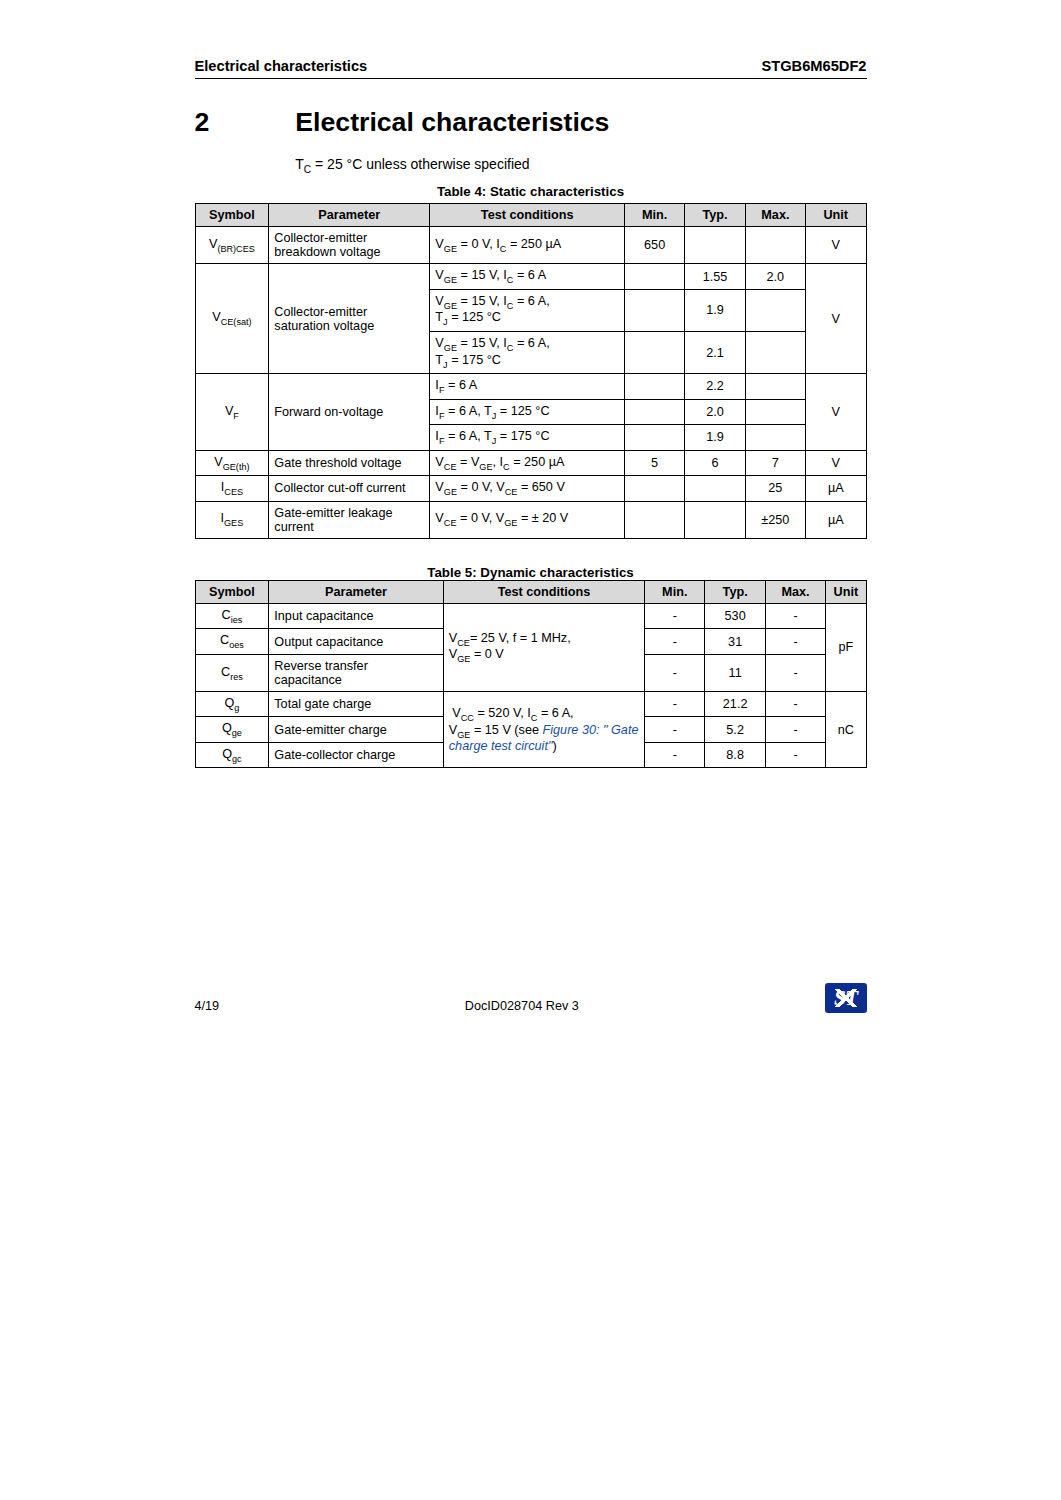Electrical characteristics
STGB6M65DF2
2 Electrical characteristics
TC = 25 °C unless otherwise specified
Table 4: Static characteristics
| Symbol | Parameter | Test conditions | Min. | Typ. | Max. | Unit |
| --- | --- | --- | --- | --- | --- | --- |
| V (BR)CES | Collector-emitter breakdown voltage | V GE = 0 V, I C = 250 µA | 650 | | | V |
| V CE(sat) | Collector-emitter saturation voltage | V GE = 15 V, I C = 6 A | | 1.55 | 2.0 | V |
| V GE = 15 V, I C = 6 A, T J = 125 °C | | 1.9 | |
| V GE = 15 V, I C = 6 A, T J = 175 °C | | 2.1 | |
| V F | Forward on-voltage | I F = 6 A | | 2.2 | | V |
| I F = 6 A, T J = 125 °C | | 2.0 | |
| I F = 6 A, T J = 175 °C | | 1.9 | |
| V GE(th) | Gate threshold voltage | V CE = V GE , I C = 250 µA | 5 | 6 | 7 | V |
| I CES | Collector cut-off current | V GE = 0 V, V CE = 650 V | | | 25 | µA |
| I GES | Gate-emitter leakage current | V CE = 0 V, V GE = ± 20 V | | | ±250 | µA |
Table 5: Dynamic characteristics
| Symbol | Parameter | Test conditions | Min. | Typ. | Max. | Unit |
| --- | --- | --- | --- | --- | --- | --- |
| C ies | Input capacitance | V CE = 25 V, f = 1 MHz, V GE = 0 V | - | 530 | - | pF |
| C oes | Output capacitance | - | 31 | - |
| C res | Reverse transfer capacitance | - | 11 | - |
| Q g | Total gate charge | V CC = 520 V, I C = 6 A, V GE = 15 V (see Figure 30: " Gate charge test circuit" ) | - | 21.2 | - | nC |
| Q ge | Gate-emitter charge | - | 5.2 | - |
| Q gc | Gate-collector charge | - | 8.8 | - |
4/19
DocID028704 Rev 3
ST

○ ○ ○ ○

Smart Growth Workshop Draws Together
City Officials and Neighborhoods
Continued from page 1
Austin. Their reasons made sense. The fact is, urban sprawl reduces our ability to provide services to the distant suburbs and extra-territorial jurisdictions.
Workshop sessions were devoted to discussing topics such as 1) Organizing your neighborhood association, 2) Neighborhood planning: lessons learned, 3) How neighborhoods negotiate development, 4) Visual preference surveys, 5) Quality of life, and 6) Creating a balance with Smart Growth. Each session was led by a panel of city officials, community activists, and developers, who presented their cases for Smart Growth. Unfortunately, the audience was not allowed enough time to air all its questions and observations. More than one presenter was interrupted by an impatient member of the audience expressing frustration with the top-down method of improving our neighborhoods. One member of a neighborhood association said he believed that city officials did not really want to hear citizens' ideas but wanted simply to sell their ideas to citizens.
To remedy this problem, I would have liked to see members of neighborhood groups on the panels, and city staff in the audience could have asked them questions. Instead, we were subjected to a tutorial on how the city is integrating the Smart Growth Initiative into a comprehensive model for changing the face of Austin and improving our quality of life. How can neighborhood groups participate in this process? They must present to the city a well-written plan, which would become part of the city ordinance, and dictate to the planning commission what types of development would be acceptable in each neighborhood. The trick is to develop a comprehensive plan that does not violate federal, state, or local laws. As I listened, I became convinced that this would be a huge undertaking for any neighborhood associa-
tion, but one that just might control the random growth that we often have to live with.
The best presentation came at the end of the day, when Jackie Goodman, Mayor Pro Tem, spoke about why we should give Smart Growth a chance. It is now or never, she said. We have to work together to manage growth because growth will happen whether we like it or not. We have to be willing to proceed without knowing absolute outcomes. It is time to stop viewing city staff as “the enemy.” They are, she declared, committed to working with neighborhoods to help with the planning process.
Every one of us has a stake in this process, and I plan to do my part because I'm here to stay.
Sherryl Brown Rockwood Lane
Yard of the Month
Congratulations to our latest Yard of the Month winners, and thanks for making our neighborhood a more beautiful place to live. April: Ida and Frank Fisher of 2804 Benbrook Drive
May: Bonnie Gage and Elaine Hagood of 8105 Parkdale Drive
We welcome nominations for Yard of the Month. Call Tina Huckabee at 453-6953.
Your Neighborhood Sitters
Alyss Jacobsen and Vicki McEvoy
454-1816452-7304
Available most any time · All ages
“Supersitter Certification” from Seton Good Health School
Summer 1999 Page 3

○ ○ ○ ○

Each line above where the word "this" occurs should be returned in full.

To remedy this problem, I would have liked to see members of neighborhood groups on the panels, and city staff in the audience could have asked them questions. Instead, we were subjected to a tutorial on how the city is integrating the Smart Growth Initiative into a comprehensive model for changing the face of Austin and improving our quality of life. How can neighborhood groups participate in this process? They must present to the city a well-written plan, which would become part of the city ordinance, and dictate to the planning commission what types of development would be acceptable in each neighborhood. The trick is to develop a comprehensive plan that does not violate federal, state, or local laws. As I listened, I became convinced that this would be a huge undertaking for any neighborhood associa-
Every one of us has a stake in this process, and I plan to do my part because I'm here to stay.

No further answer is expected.